The introduction of Sofdra offers a non-invasive and effective alternative for patients and healthcare providers.

David Parser, MS, a leading expert on hyperhidrosis and founding board member of the International Hyperhidrosis Society, emphasized the transformative nature of Sofdra in the press release, “The availability of a new treatment alternative that is topical, well-tolerated, effective and easy to use is truly exciting and would be welcomed amongst patients and physicians.”

While Sofdra stands out as the first new chemical entity approved for primary axillary hyperhidrosis, the market for hyperhidrosis treatments includes other medications and clinical trials.

Botulinum toxin A (BTX) and microwave thermolysis (MWT) are two significant modalities. BTX is a standard treatment for focal hyperhidrosis which works by blocking acetylcholine release, thereby inhibiting the neuronal signal to sweat glands.
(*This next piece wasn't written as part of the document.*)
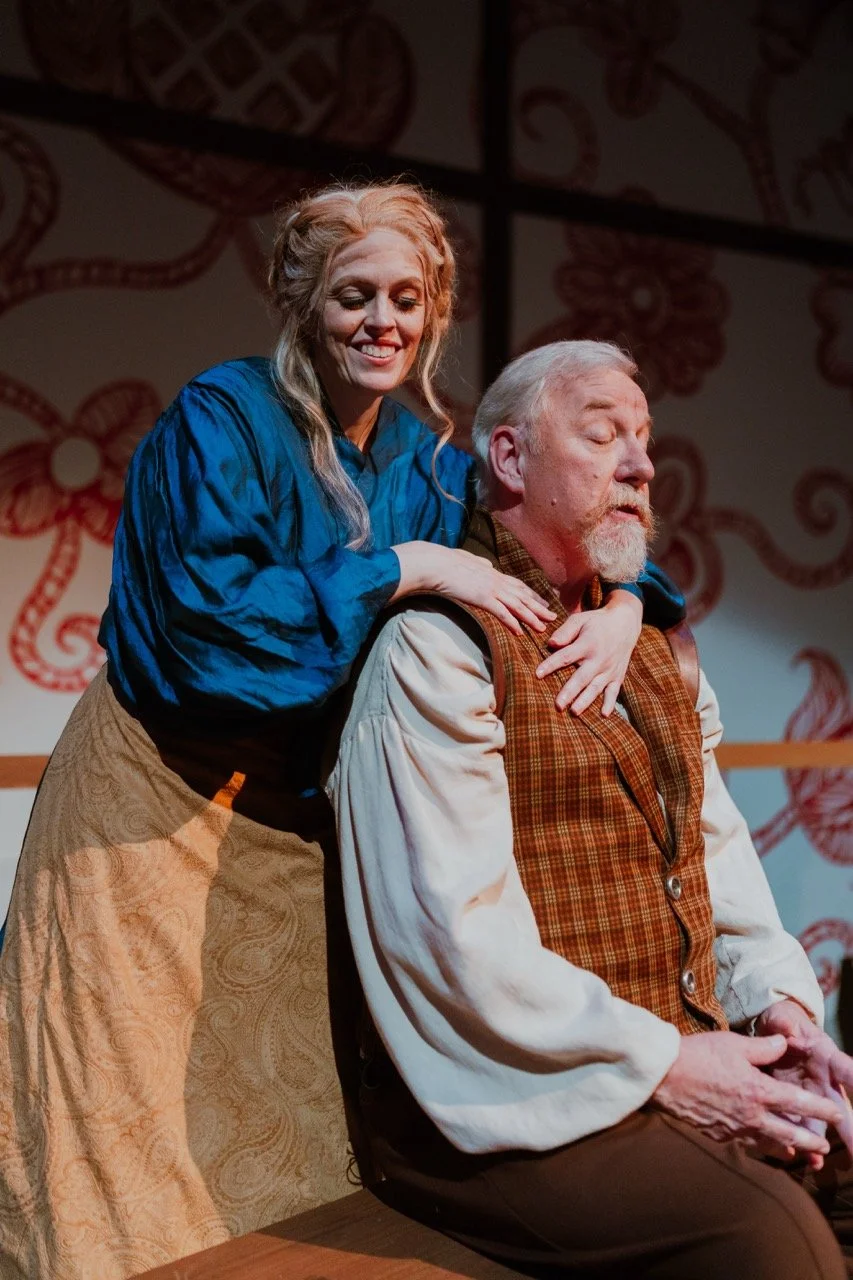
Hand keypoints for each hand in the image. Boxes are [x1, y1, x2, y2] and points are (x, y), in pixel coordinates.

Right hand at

In contrast, microwave thermolysis is a newer, energy-based treatment that irreversibly targets sweat glands, reducing sweat and odor and providing long-term hair reduction, with some effects potentially being permanent. A recent comparative trial found both BTX and MWT effective in significantly reducing sweat production, with BTX showing greater efficacy at six months, but similar outcomes for both treatments at one year.

Some of the other remedies approved for excessive sweat control are Dermadry, an iontophoresis medical device that uses electrical currents to neutralize signaling between sweat nerves and sweat glands, and Brella, an in-clinic, one-of-a-kind sweat control patch.